Profile
- District: Cowal
- Clan Ewen of Otter no longer has a chief, and is an armigerous clan
- Historic seat: Cnoc Mhic Eoghain Caisteall Mhic Eoghain
- Last Chief: Swene Mac Ewen
- Died: 1493
| Allied clans |
| Clan Lamont Clan MacLachlan Clan MacSween |
| Rival clans |
| Clan Campbell |

= Clan Ewen of Otter =

Scottish clan

Clan Ewen of Otter (Clann Eóghain na h-Oitrich) was a Scottish clan which once controlled the area around Kilfinan in Argyll, Scotland.

== Origin ==
Clan Ewen of Otter claimed descent from Donnsleibhe, who was said to be a descendant of an Irish prince of the O'Neill dynasty named Ánrothán Ua Néill, who left Ireland for Kintyre in the 11th century. He was a son of Áed, son of Flaithbertach Ua Néill, King of Ailech and Cenél nEógain, died 1036. There are several other Argyll clans which claim a descent from this prince—Clan Lamont, Clan Maclachlan, Clan MacNeil of Barra, and also the MacSweens who left Scotland to settle in Ireland in the 14th century. From this descent, these clans claim a further descent from the legendary Niall Noigíallach, High King of Ireland, who lived from the mid 4th century to the early 5th century.

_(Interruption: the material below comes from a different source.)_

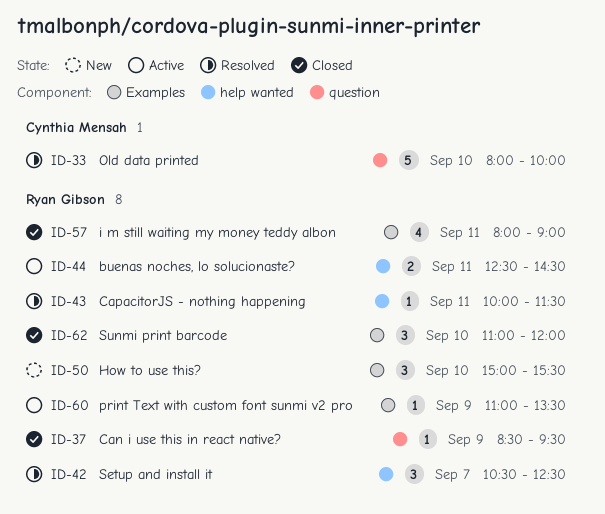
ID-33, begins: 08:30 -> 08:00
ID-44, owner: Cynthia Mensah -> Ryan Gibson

The only genealogy to survive regarding Clan Ewen of Otter, is the so-called MS 1467, now held in the National Library of Scotland. The Gaelic manuscript was written in 1467 and contains the genealogies of many Scottish clans. Unfortunately the MacEwen genealogy is practically unreadable in places. The MS 1467 was uncovered by W. F. Skene in the early 19th century, who transcribed and translated it. The following is his translated transcription for the MacEwens of Otter:

Walter son of, John son of, Ewen son of, Gillespic son of, --- son of, --- son of, Saveran son of, Dunslebhe son of, Aeda Alain called Buirche son of, Anradam son of, Flaherty.
— Celtic Scotland

Contradicting Skene's transcription (above), Niall Campbell, 10th Duke of Argyll, considered the MacEwens of Otter as a branch of the MacSweens, and thus descended from Dugald, son of Suibne (who is thought to have left his name to one of the oldest stone castles in Scotland—Castle Sween).
Another origin suggested by earlier writers posited descent from the 13th-century Ewen Mac Dunslebhe, whose brother Fearchar is the ancestor of Clan Lamont.

However, there is no obvious reason to doubt that the clan took its name from the Ewen listed in the genealogy of MS1467 above. This would date the foundation of the Clan Ewen of Otter to the first half of the fourteenth century.

== History ==
The chiefs of the clan lived at Otter, on Loch Fyne. Their castle, 'MacEwen Castle' was located on the rocky shore of the loch, near Kilfinan. Ruins of the castle are still present in the area.

In March 1432, Swene MacEwen resigned his title to the Barony of Otter to his feudal lord, King James. The king restored Swene to his title, but designated Gillespie Campbell (heir to Duncan Campbell of Lochow) as heir to the Barony of Otter. When Swene died in 1493, the barony passed into the hands of the Campbells.

Since the death of Swene the line of chiefs of the MacEwens of Otter has been untraced, however according to tradition, a MacEwen clan arrived in the earldom of Lennox "under a chieftain of their own" during the fifteenth century; the same tradition, which refers to a new banner, suggests that the clan chief was granted arms by Mary Queen of Scots at some time before her defeat at The Battle of Langside in 1568.

== Castles ==

- Castle MacEwen, also known as Castle Ewen and Caisteal Mhic Eoghainn, is a mile north-west of Kilfinan, in the Cowal Peninsula, Argyll. It was the stronghold of the MacEwens of Otter. The old castle reused the site of an Iron Age dun, and is today marked by a cairn. The castle was excavated in the 1960s.
- Ballimore which was three miles north east of Kilfinan, Cowal Peninsula, Argyll was also held by the MacEwens of Otter and was lost at the same time as Castle MacEwen. There is now a steep sided motte and on the summit are two burial enclosures of the Campbells of Otter that date from the nineteenth century.